### 本文
焼失天守閣伝える瓦 小倉城 堀から発見 小笠原 細川 豊臣の家紋入り

大量の瓦や部材などが見つかった小倉城の内堀=16日午前、北九州市小倉北区
大量の瓦や部材などが見つかった小倉城の内堀=16日午前、北九州市小倉北区
写真を見る
小倉城の堀から見つかった瓦。細川家の家紋「九曜」(右)、小笠原家の家紋「三階菱」(下)、豊臣家の家紋「桐紋」(左)が使われている=16日午前、北九州市小倉北区
小倉城の堀から見つかった瓦。細川家の家紋「九曜」(右)、小笠原家の家紋「三階菱」(下)、豊臣家の家紋「桐紋」(左)が使われている=16日午前、北九州市小倉北区
写真を見る
焼失した天守閣のものとみられる激しく焼けた部材も見つかった
焼失した天守閣のものとみられる激しく焼けた部材も見つかった
写真を見る

 北九州市は16日、小倉城(小倉北区城内)の内堀から、1837年の火災で焼失した天守閣の瓦や木材片とみられる遺物が見つかったと発表した。天守閣は火災以降、1959年まで再建されず、江戸期の天守閣の遺物が見つかったのは初めて。調査した市芸術文化振興財団は「文献でしか確認できなかった当時の火災の実証につながる貴重な資料」としている。

### 課題
1. 小倉城の記事で、堀から見つかった瓦に使われている家紋を、どの家のものかとあわせてすべて挙げよ。
2. 小倉城の記事について、次の問いに答えよ。
(a) 天守閣が焼失した火災は何年に起きたか。
(b) 天守閣は火災以降、何年まで再建されなかったか。
(c) 遺物を調査したのはどこか。
3. 小倉城の記事の最後の文に続けて、記事の続きを書け。
一覧は本文とは別の資料である。

### 提供資料
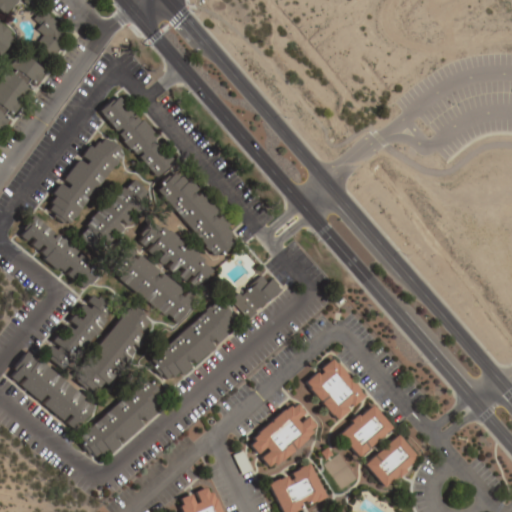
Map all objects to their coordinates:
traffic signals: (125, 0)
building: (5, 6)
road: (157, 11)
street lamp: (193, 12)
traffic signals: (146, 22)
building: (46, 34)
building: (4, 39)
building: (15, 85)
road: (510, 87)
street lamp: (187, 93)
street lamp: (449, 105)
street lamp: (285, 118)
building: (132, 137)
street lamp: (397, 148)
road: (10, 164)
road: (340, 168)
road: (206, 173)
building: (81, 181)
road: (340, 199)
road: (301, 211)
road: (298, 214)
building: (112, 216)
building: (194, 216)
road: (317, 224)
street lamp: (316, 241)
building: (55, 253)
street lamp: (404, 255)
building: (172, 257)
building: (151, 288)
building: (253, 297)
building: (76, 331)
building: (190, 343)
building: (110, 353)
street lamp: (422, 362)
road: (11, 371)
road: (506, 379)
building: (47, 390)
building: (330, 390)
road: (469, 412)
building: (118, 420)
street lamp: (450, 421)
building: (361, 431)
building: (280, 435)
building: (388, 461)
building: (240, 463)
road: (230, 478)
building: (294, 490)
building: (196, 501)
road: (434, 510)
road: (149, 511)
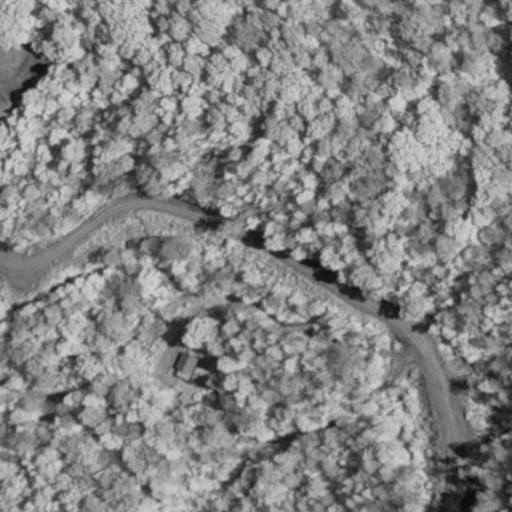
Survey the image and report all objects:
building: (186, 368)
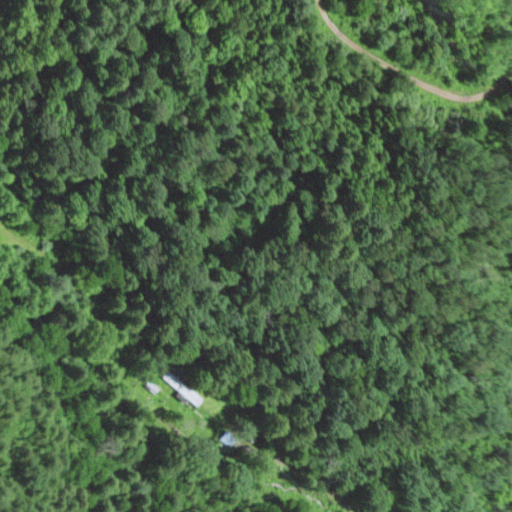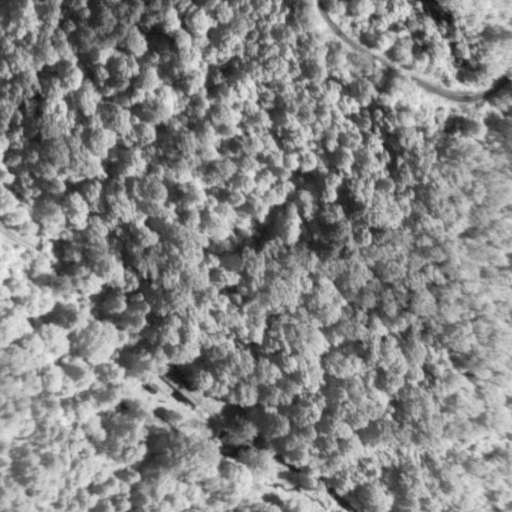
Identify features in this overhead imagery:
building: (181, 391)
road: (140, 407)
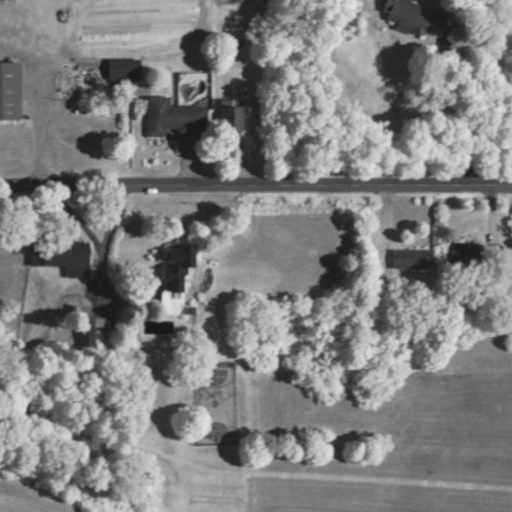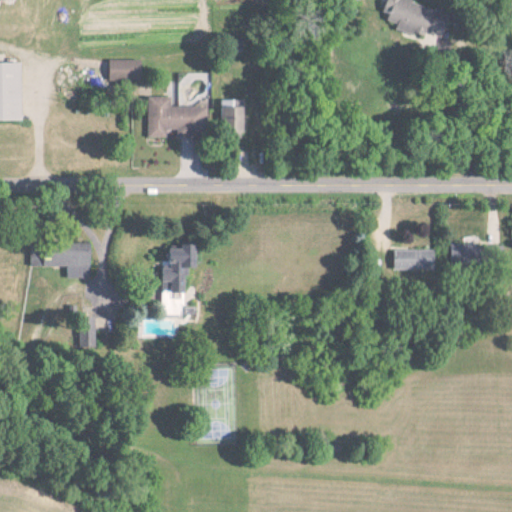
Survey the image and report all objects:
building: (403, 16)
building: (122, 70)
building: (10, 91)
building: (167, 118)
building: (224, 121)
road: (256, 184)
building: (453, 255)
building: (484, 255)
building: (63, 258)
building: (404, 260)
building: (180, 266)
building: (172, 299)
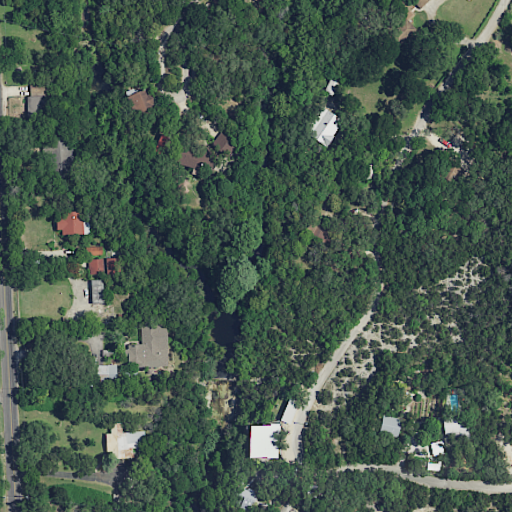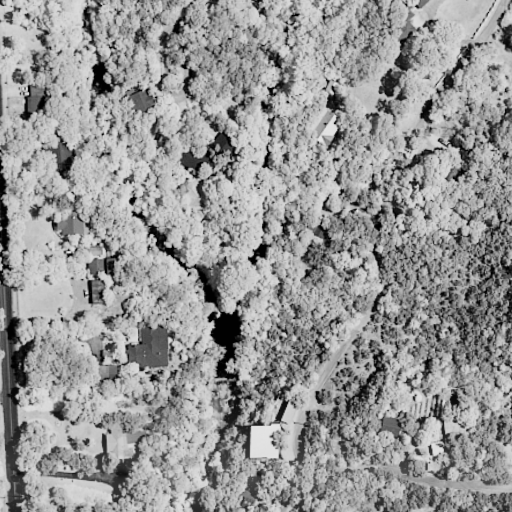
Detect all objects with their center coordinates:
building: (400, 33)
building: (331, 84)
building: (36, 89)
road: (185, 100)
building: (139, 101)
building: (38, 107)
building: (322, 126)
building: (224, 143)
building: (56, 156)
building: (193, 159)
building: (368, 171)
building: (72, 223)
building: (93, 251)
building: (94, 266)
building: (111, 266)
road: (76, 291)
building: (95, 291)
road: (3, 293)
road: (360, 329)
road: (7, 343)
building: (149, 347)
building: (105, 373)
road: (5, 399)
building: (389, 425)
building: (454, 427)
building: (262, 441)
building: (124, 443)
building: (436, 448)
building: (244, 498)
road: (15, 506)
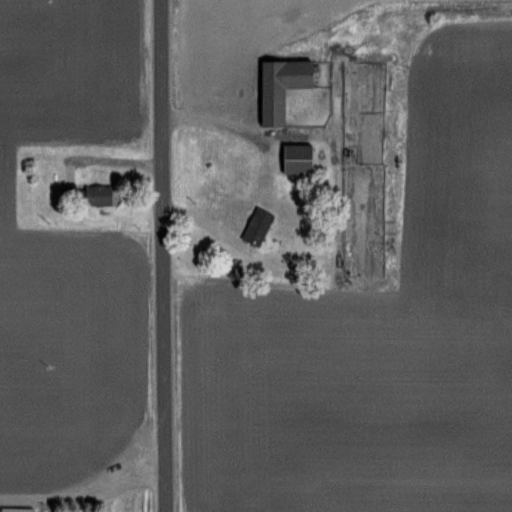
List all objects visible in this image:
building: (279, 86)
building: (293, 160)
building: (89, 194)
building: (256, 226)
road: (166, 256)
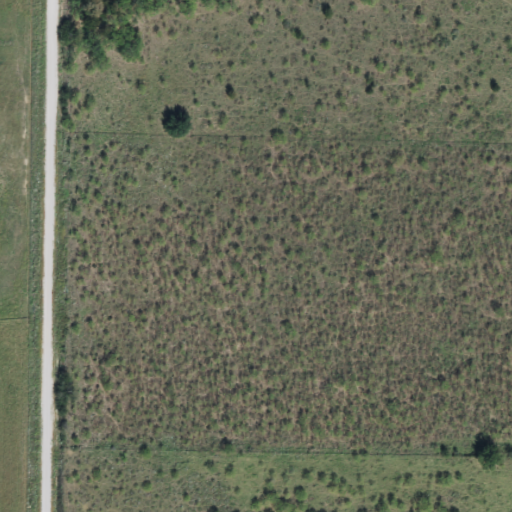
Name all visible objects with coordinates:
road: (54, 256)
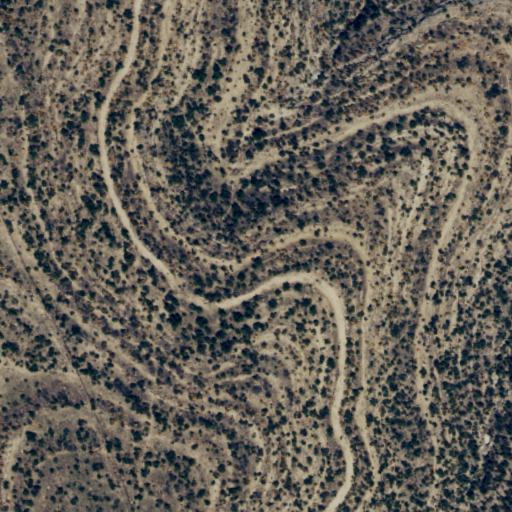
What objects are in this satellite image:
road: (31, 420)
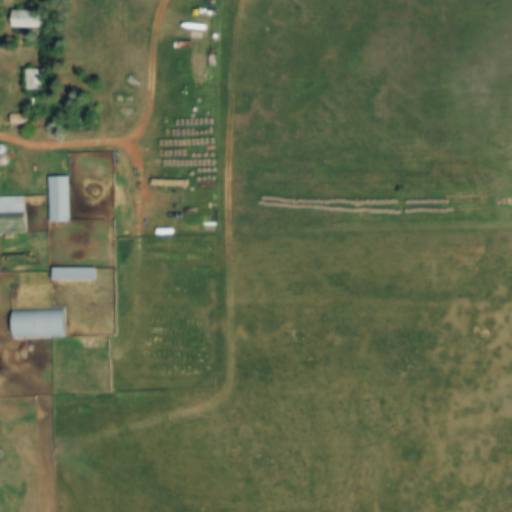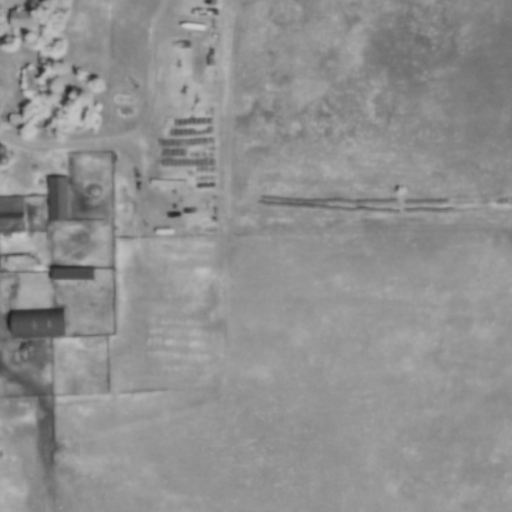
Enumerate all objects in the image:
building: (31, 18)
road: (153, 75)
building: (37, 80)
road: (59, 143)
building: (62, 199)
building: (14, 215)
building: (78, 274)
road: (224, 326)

### 解答
1.
細川家の「九曜」
小笠原家の「三階菱」
豊臣家の「桐紋」

2.
(a) 1837年
(b) 1959年
(c) 市芸術文化振興財団

3.
 調査は2月27日から今月20日までの予定で、築城技術の解明などを目的に、天守閣を囲む内堀の水(約4400立方メートル)を抜いて実施。空になった堀の8メートル四方を深さ約2・5メートルにわたって発掘したところ、千点以上の瓦や約50点の木材片、約20点の陶磁器などが見つかった。木材は多くが焼け焦げており、同財団は「火災の際、天守閣の柱に使われていた部材や瓦が焼け落ちた」とみる。

 瓦は当時の小倉城主・小笠原家の家紋「三階菱」のほか、江戸初期の城主・細川家の家紋「九曜」が入った瓦もあった。土の下層からは豊臣家の家紋を記した瓦も発見された。1602年に細川忠興が小倉城を築城する前に、戦国大名の毛利元就が平城を築いたとされており、「戦国時代に豊臣氏とゆかりが深い毛利家が使った瓦の可能性がある」(同財団)という。

 小倉城は1837年に城内で発生した火災で全焼。本丸などは2年後に再建されたが、天守閣は再建されなかった。幕末の1866年に長州藩に攻められ、小倉藩が自ら城に火を放って炎上した。

 市は17日午前11時から、現地説明会を開く。